→ Records shown:
• • •
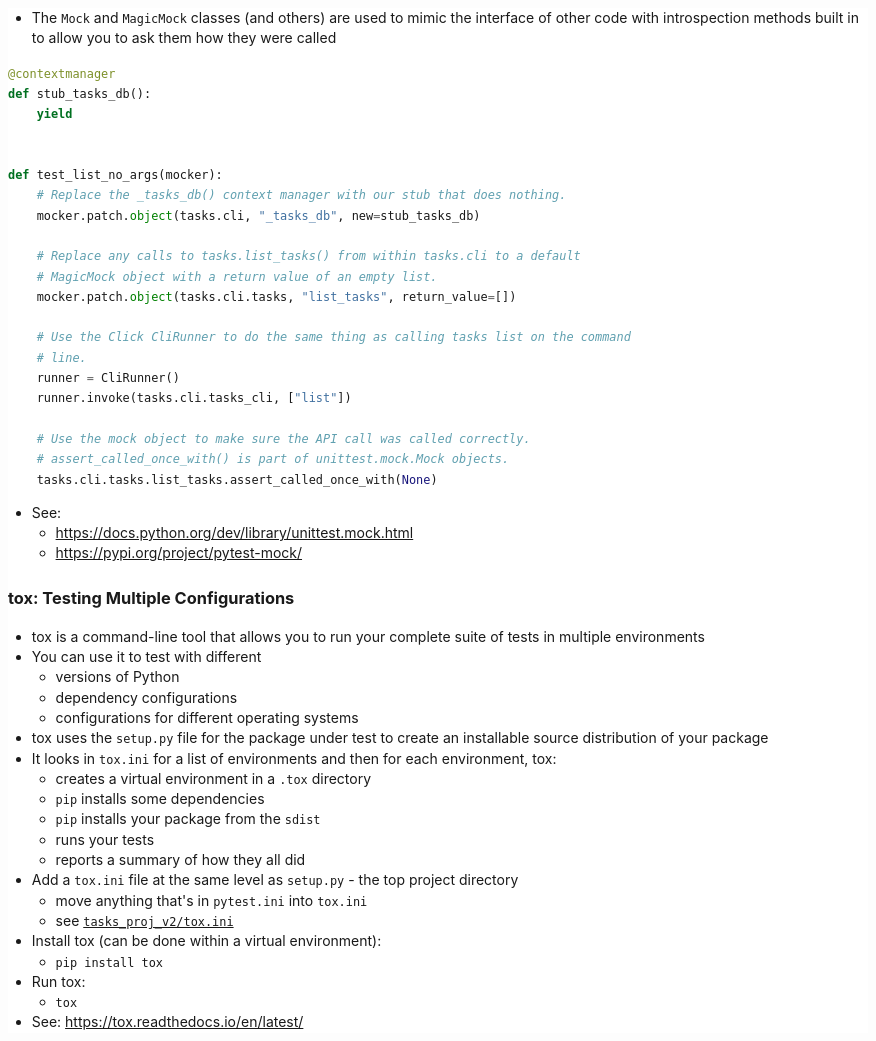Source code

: - The `Mock` and `MagicMock` classes (and others) are used to mimic the interface of other code with introspection methods built in to allow you to ask them how they were called

```python
@contextmanager
def stub_tasks_db():
    yield


def test_list_no_args(mocker):
    # Replace the _tasks_db() context manager with our stub that does nothing.
    mocker.patch.object(tasks.cli, "_tasks_db", new=stub_tasks_db)

    # Replace any calls to tasks.list_tasks() from within tasks.cli to a default
    # MagicMock object with a return value of an empty list.
    mocker.patch.object(tasks.cli.tasks, "list_tasks", return_value=[])

    # Use the Click CliRunner to do the same thing as calling tasks list on the command
    # line.
    runner = CliRunner()
    runner.invoke(tasks.cli.tasks_cli, ["list"])

    # Use the mock object to make sure the API call was called correctly.
    # assert_called_once_with() is part of unittest.mock.Mock objects.
    tasks.cli.tasks.list_tasks.assert_called_once_with(None)
```

- See:
  - https://docs.python.org/dev/library/unittest.mock.html
  - https://pypi.org/project/pytest-mock/

### tox: Testing Multiple Configurations

- tox is a command-line tool that allows you to run your complete suite of tests in multiple environments
- You can use it to test with different
  - versions of Python
  - dependency configurations
  - configurations for different operating systems
- tox uses the `setup.py` file for the package under test to create an installable source distribution of your package
- It looks in `tox.ini` for a list of environments and then for each environment, tox:
  - creates a virtual environment in a `.tox` directory
  - `pip` installs some dependencies
  - `pip` installs your package from the `sdist`
  - runs your tests
  - reports a summary of how they all did
- Add a `tox.ini` file at the same level as `setup.py` - the top project directory
  - move anything that's in `pytest.ini` into `tox.ini`
  - see [`tasks_proj_v2/tox.ini`](ch7/tasks_proj_v2/tox.ini)
- Install tox (can be done within a virtual environment):
  - `pip install tox`
- Run tox:
  - `tox`
- See: https://tox.readthedocs.io/en/latest/
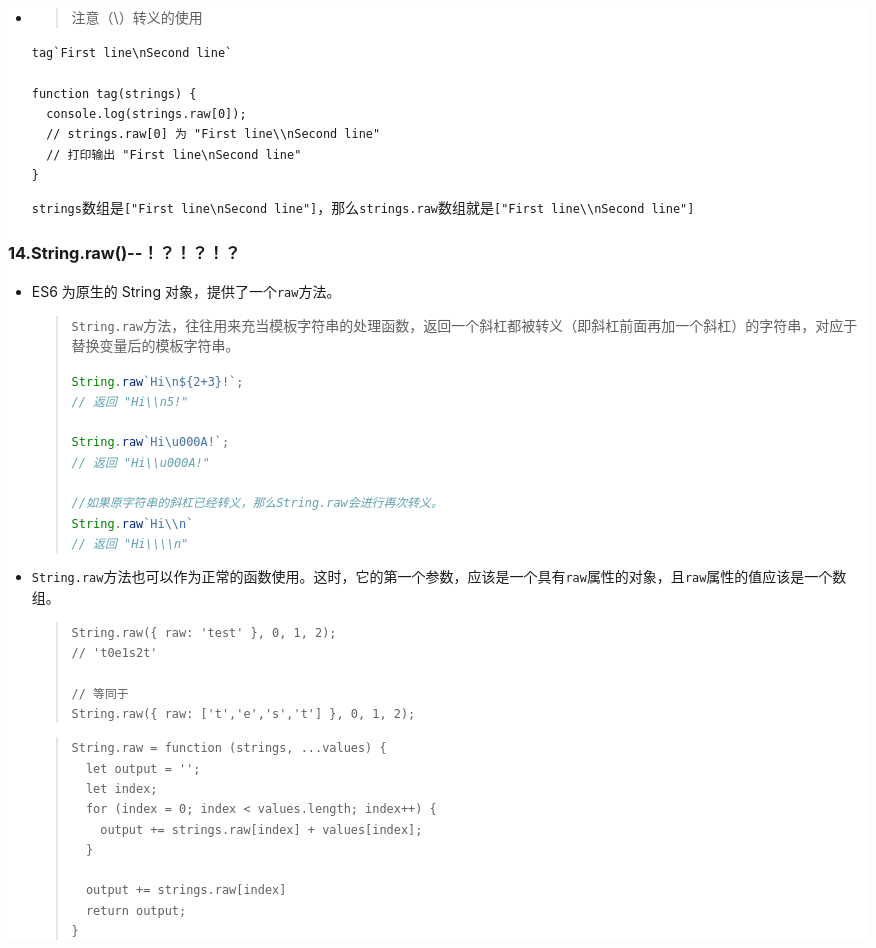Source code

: - > 注意（\）转义的使用

  ```
  tag`First line\nSecond line`

  function tag(strings) {
    console.log(strings.raw[0]);
    // strings.raw[0] 为 "First line\\nSecond line"
    // 打印输出 "First line\nSecond line"
  }
  ```

  `strings`数组是`["First line\nSecond line"]`，那么`strings.raw`数组就是`["First line\\nSecond line"]`

### 14.String.raw()--！？！？！？

- ES6 为原生的 String 对象，提供了一个`raw`方法。

  > `String.raw`方法，往往用来充当模板字符串的处理函数，返回一个斜杠都被转义（即斜杠前面再加一个斜杠）的字符串，对应于替换变量后的模板字符串。
  >
  > ```javascript
  > String.raw`Hi\n${2+3}!`;
  > // 返回 "Hi\\n5!"
  >
  > String.raw`Hi\u000A!`;
  > // 返回 "Hi\\u000A!"
  >
  > //如果原字符串的斜杠已经转义，那么String.raw会进行再次转义。
  > String.raw`Hi\\n`
  > // 返回 "Hi\\\\n"
  > ```

- `String.raw`方法也可以作为正常的函数使用。这时，它的第一个参数，应该是一个具有`raw`属性的对象，且`raw`属性的值应该是一个数组。

  > ```
  > String.raw({ raw: 'test' }, 0, 1, 2);
  > // 't0e1s2t'
  >
  > // 等同于
  > String.raw({ raw: ['t','e','s','t'] }, 0, 1, 2);
  > ```

  > ```
  > String.raw = function (strings, ...values) {
  >   let output = '';
  >   let index;
  >   for (index = 0; index < values.length; index++) {
  >     output += strings.raw[index] + values[index];
  >   }
  >
  >   output += strings.raw[index]
  >   return output;
  > }
  > ```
• • •
→ Activity:
Each line in the data where the string "unittest" occurs should be identified and copied.

→ Solution to the problem:
    # assert_called_once_with() is part of unittest.mock.Mock objects.
  - https://docs.python.org/dev/library/unittest.mock.html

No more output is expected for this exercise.